Feeling grateful for ongoing lessons in self love, trading nights out for days in filled with meaningful quality time & building bonds that I didn’t think could be any stronger. In contrast, looking in the mirror and not quite recognizing parts of myself temporarily was one of the more challenging times, but…the worst is now over and will actually turn out to be an unplanned upgrade!
As I start to reintegrate, I’ve realized that I haven’t stopped in years (especially since moving to NY) and nothing besides this would have slowed me down. So, I’m thankful for the perspective and coming out even stronger and more deliberate on the other side.
As I begin to move on, I’m confident that this happened for a reason and want to turn my story into a positive one by sharing a few lessons with my fellow ladies.
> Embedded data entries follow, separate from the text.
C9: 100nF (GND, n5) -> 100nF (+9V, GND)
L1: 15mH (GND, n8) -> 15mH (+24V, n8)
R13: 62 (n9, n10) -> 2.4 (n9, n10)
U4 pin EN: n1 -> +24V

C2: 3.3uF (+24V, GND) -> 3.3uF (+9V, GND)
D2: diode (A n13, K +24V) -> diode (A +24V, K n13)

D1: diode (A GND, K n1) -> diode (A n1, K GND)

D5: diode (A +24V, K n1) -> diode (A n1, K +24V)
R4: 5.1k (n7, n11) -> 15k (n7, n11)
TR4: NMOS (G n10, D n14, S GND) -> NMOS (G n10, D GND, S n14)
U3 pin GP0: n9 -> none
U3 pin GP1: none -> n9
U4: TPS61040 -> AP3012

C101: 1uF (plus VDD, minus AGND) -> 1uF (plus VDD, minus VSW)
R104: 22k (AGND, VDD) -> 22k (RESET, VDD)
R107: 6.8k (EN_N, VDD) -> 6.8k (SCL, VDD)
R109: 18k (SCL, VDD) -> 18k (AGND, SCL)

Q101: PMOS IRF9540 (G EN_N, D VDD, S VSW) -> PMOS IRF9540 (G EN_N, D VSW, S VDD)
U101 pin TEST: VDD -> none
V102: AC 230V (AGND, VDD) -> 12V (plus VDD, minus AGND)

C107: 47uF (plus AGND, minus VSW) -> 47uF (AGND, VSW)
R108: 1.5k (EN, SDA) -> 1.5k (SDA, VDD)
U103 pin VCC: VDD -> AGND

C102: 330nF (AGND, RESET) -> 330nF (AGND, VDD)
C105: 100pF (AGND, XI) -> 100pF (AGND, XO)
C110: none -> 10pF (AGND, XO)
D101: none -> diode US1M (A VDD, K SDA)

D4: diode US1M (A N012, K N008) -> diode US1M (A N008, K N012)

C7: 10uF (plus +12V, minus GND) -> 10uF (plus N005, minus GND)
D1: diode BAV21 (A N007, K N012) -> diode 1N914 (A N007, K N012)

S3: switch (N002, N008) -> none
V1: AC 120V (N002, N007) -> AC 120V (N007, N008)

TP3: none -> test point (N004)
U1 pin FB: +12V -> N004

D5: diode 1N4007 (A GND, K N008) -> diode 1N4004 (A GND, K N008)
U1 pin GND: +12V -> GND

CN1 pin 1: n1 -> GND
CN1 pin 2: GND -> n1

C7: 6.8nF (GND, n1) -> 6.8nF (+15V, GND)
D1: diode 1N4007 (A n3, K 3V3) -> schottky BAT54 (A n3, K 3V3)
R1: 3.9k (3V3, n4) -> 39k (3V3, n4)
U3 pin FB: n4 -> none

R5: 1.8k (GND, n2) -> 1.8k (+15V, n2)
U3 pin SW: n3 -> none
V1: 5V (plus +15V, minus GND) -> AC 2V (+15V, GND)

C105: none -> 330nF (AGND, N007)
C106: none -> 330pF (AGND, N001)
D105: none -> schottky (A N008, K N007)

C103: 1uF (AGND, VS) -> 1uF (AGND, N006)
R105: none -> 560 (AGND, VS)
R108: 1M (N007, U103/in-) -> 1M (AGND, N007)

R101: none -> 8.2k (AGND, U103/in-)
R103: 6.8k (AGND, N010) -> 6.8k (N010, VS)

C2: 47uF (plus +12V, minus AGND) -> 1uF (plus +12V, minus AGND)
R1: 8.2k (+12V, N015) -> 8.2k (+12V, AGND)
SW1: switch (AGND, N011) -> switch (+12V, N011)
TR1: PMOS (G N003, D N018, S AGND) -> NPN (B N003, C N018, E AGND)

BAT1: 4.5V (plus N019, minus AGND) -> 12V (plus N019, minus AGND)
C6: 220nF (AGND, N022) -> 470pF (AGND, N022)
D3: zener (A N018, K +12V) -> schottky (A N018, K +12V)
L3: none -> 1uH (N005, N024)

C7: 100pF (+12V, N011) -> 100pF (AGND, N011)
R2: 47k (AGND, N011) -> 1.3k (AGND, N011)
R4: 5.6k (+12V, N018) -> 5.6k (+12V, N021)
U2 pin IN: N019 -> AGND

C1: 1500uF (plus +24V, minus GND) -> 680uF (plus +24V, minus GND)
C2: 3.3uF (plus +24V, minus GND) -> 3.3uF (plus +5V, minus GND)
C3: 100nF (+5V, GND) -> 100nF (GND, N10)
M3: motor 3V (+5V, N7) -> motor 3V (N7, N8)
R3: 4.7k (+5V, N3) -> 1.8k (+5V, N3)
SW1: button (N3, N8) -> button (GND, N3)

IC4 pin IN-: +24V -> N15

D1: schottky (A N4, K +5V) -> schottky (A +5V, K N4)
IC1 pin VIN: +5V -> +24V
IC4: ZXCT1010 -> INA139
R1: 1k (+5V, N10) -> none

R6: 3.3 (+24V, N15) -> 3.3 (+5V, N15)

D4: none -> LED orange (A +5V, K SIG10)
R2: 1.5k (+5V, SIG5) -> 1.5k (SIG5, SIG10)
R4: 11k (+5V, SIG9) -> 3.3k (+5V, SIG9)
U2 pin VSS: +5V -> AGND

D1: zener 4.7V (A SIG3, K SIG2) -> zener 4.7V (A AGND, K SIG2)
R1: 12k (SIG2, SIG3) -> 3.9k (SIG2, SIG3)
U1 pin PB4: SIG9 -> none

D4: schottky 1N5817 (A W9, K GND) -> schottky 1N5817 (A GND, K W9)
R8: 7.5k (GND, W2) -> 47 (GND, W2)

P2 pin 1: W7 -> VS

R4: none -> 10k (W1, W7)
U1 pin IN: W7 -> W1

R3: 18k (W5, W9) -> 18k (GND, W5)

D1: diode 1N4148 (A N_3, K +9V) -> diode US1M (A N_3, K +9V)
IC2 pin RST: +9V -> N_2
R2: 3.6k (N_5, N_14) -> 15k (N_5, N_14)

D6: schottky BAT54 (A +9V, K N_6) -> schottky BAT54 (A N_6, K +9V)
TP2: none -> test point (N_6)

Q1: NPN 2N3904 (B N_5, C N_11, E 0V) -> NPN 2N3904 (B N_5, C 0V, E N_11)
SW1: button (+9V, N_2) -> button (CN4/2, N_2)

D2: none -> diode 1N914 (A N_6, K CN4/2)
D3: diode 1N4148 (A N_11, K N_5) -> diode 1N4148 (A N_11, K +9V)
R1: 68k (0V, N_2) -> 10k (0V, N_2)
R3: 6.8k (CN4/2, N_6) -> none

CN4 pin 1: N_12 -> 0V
Here is a quick one… please promise to make your health your first (if not your second) job! Doing this was the entire plot of my story.
So many of you run companies, teams & families and have confessed that you’re afraid to actually get tested, so, you’ve avoided it all together. I’m 1 of 2 things, lucky or smart (or maybe both :)…thanks). I’m also proof that timing is everything, so, please continue to post the dates of your appointments when you make them! Lastly, for all you bosses of every kind, you’ll need to be your own advocate, push/negotiate for the earliest appointments, network for the top doctors and be just as relentless as you are in other areas of your life. Thanks again for your nonstop support, this journey has also created a sense of urgency in following my dreams too, more to come there! Love to all, can’t wait to see you soon! xoxo
In honor of breast cancer awareness month and in an effort to make the conversation more approachable, I’m launching an initiative… mammosas.com where women can “invite a friend” to grab a mimosa and a mammogram together! Please watch over your sisters, daughters, wives, friends, cousins & encourage them to get tested!